W piętnaście minut po zgłoszeniu od przerażonego dziecka, patrol policji był już na moście. 33-letnia matka dziewczynki chciała skoczyć do rzeki. Udało się ją uratować.
Była godzina 21.05. - Sygnał natychmiast trafił do wszystkich radiowozów w mieście - relacjonuje podkomisarz Marek Jamroz z biłgorajskiej policji. Jeden z patroli ruszył do mieszkania 33-latki. Po krótkiej rozmowie z domownikami funkcjonariusze odnaleźli kobietę na moście nad Białą Ładą przy ul. Sikorskiego. Był z nią syn, starał się ją powstrzymać. Kobieta szykowała się do skoku. Ratunek przyszedł w ostatniej chwili. Policjantom udało się odwieść kobietę od samobójstwa. - Ale nasza rola była drugorzędna, kobieta żyje dzięki swojej córce - wyjaśnia Jamroz. A Renata Laszczka-Rusek z Komendy Wojewódzkiej dodaje: - Dziewczynka wykazała się wielką dojrzałością.

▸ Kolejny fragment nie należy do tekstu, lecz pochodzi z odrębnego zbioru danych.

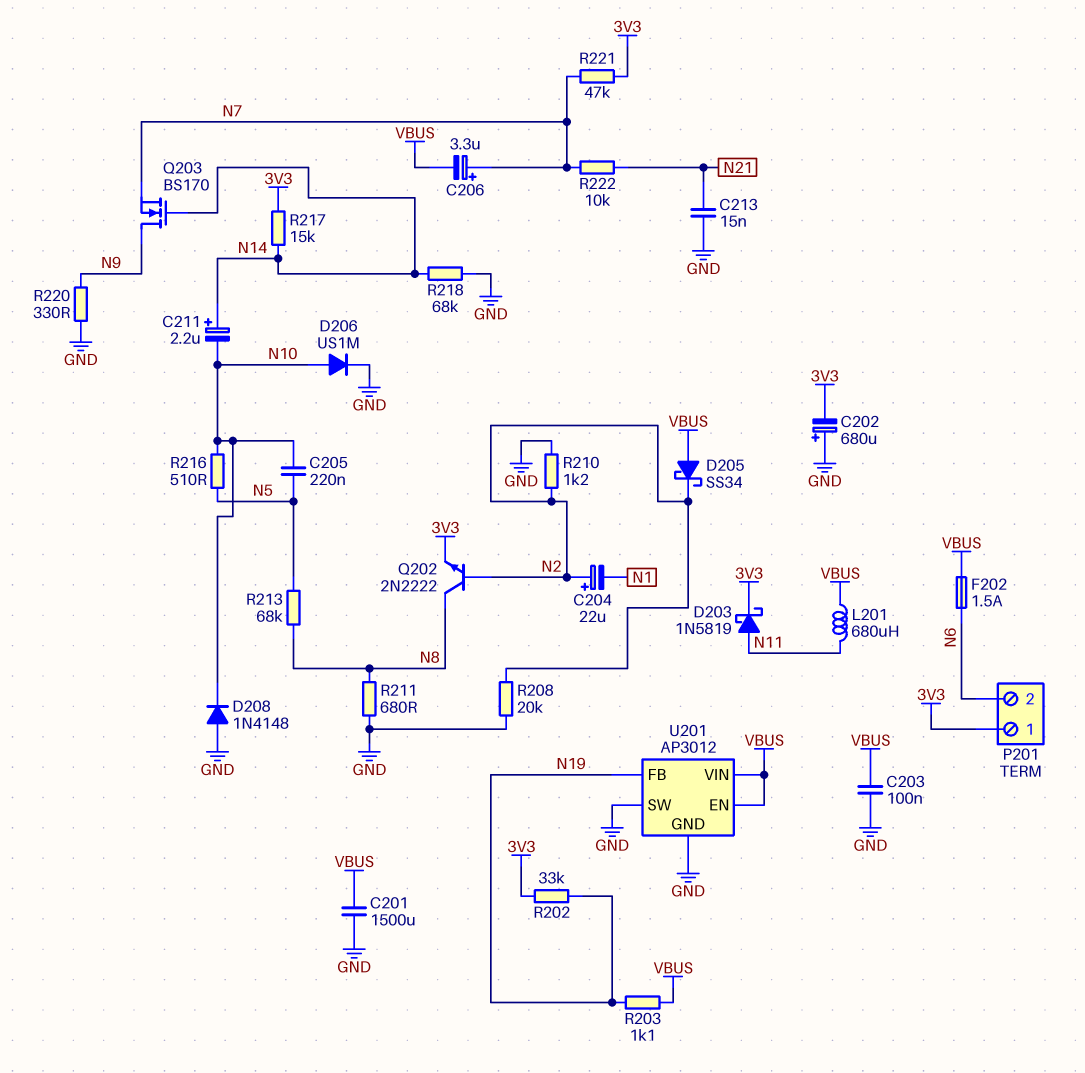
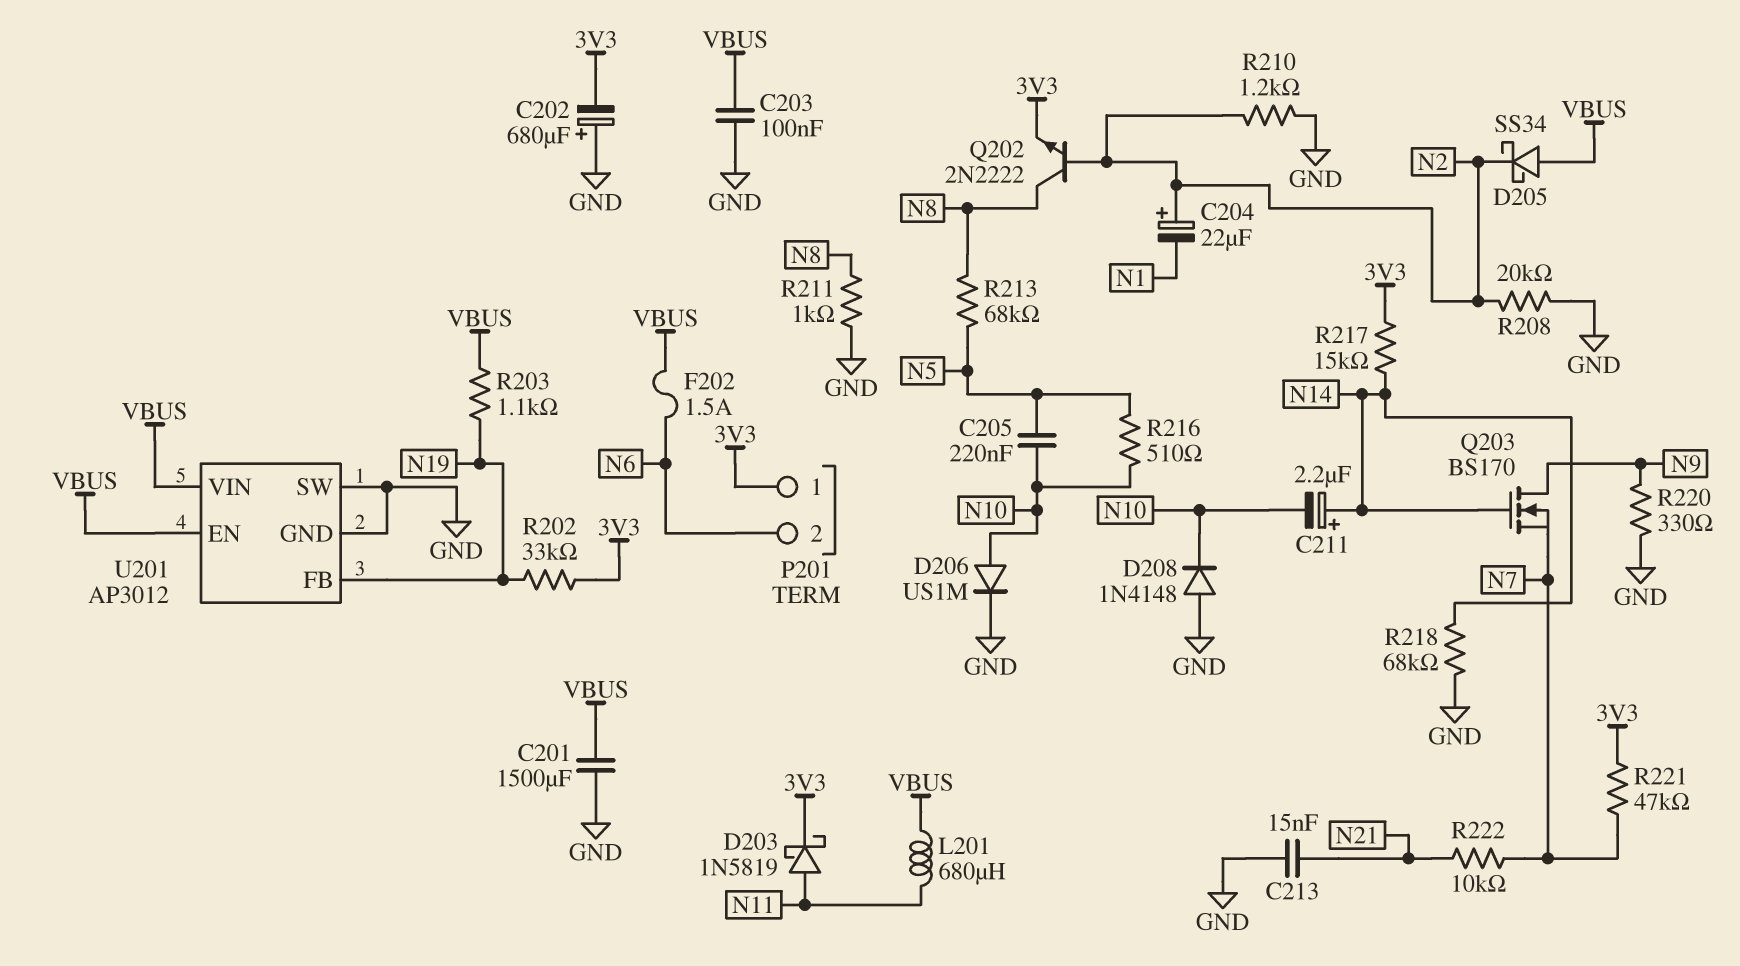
C206: 3.3uF (plus N7, minus VBUS) -> none
R211: 680 (GND, N8) -> 1k (GND, N8)

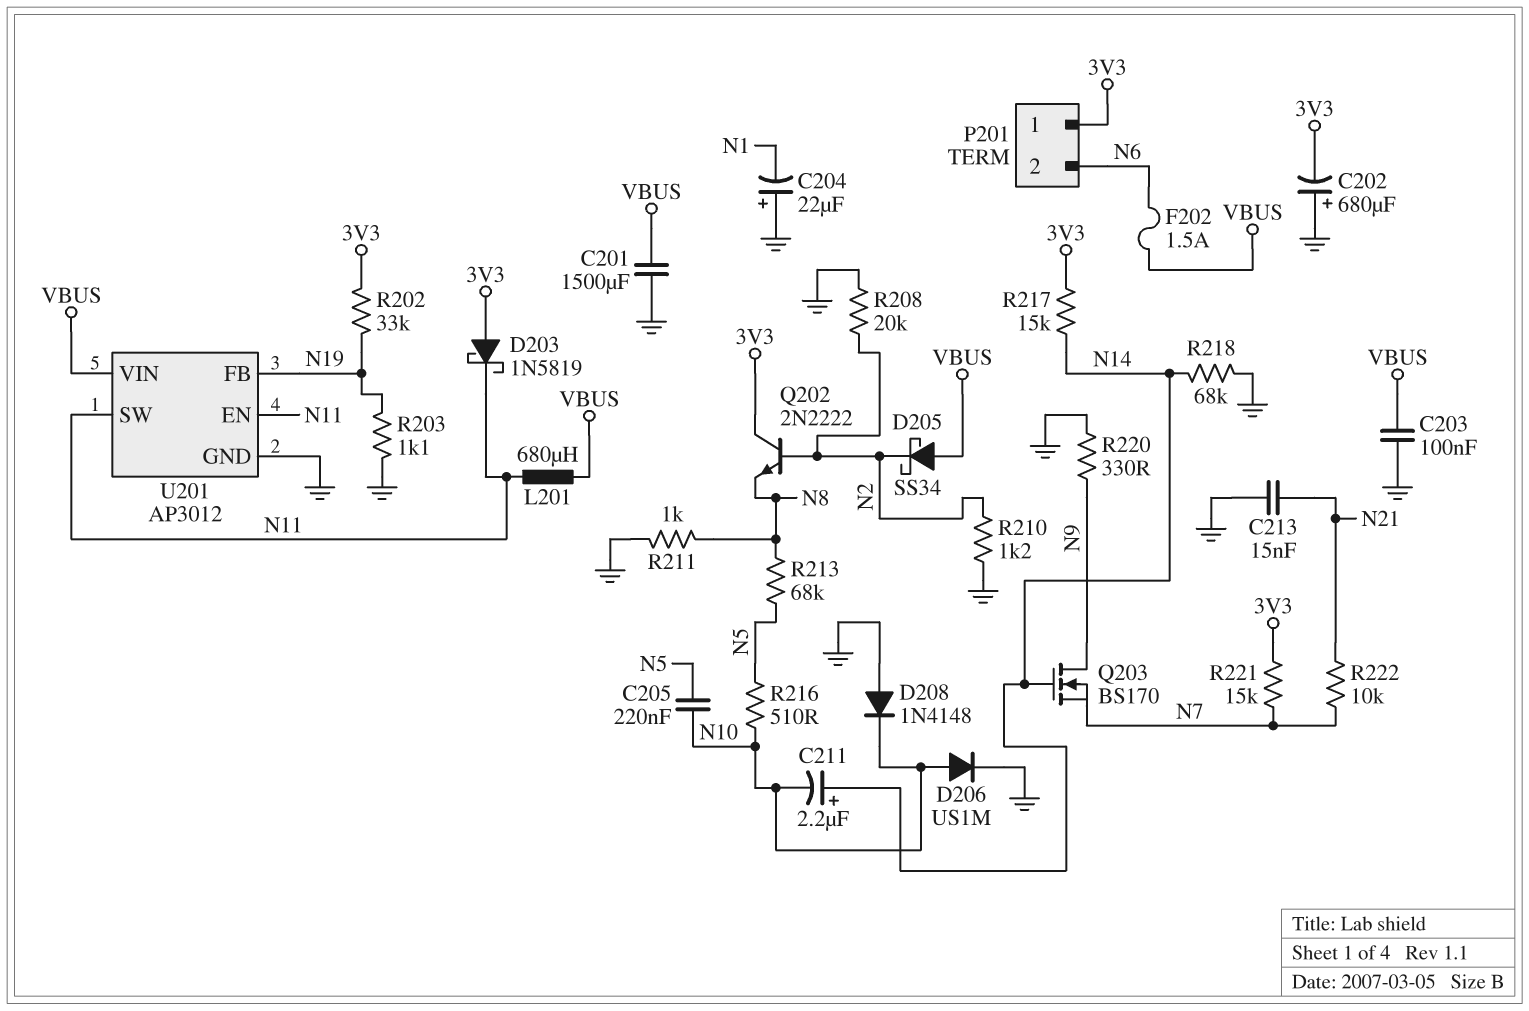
C204: 22uF (plus N2, minus N1) -> 22uF (plus GND, minus N1)
D203: schottky 1N5819 (A N11, K 3V3) -> schottky 1N5819 (A 3V3, K N11)
Q202: NPN 2N2222 (B N2, C N8, E 3V3) -> NPN 2N2222 (B N2, C 3V3, E N8)
R203: 1.1k (N19, VBUS) -> 1.1k (GND, N19)
R221: 47k (3V3, N7) -> 15k (3V3, N7)
U201 pin EN: VBUS -> N11
U201 pin SW: GND -> N11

Marian Garbacz, szef pogotowia w Biłgoraju, powiedział nam, że dyżurna lekarka przebadała matkę dziewczynki i skierowała do szpitala psychiatrycznego w Radecznicy. - Ale tam jej nie przyjęto - stwierdza. Dlaczego? - Bo miała 1,89 promila. Osób pod wpływem alkoholu nie przyjmujemy - odpowiada Edward Polak, dyrektor szpitala.
Pogotowie odwiozło desperatkę do domu. Nie wiadomo, dlaczego chciała ze sobą skończyć. Być może powodem były częste konflikty z teściową, które kończyły się interwencją policji. Ustaliliśmy, że 33-latka sama opiekuje się dziećmi. Mąż od dłuższego czasu pracuje poza Biłgorajem.
- Zbadamy sytuację tej rodziny - zapewnia Anna Dziadosz, kierowniczka Miejskiego Ośrodka Pomocy Społecznej. - Postaramy się zapewnić dzieciom, ale także ich matce pomoc psychologiczną, bo wydaje się w tej sytuacji niezbędna.